Jig just wants to be left alone. Everyone else has motives for going on this quest that are not even remotely related to Right, Truth,
the Path of Peace, or even Rank & Riches. Yet they have to band together, figure out how to cooperate despite their reasonable instincts to run, fight dirty, and betray everyone in sight when faced with danger.
Hines crams the narrative with great visual and verbal jokes. If your Inner Kid still likes physical humor and gross stuff, you'll be laughing out loud as frequently as I did. But Hines doesn't confine himself to setting the characters up for bodily fluids splats, pratfalls, and nostril-probing expeditions. Such fantasy tends to run real thin even for hardcore cases (like most of my eighth graders) who never tire of fart jokes. Hines skillfully makes these characters sympathetic by getting inside their heads and then staying true to their paradigm. In their world, they are right, and reasonable. They are quite aware that handsome human adventurers want to kill them on sight, high and puissant types like elves utterly despise them, and everyone else is after their chitlins, and not in a good way.

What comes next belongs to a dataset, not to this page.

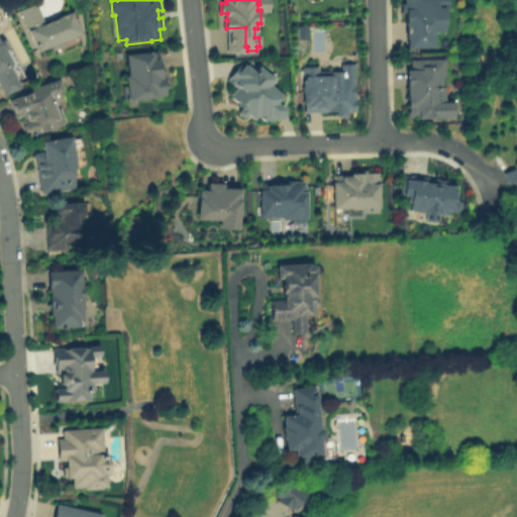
[(450,8),(451,27),(439,28),(439,46),(414,47),(412,11),(407,11),(406,3),(409,2),(409,0),(452,0),(453,8),(450,8)]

Hines makes us like the characters, so their stakes feel real. They matter to us. The stakes get spidier as the doughty adventurers discover what's behind all the mysterious killings, and the tension ratchets up. That's not easily done in funny fantasy. Hines manages it with skill and panache. Without forgetting his nose pick.
Rumor has it there'll be a third Jig adventure. I sure hope so--I closed this book hoping for more visits from Jig and his world.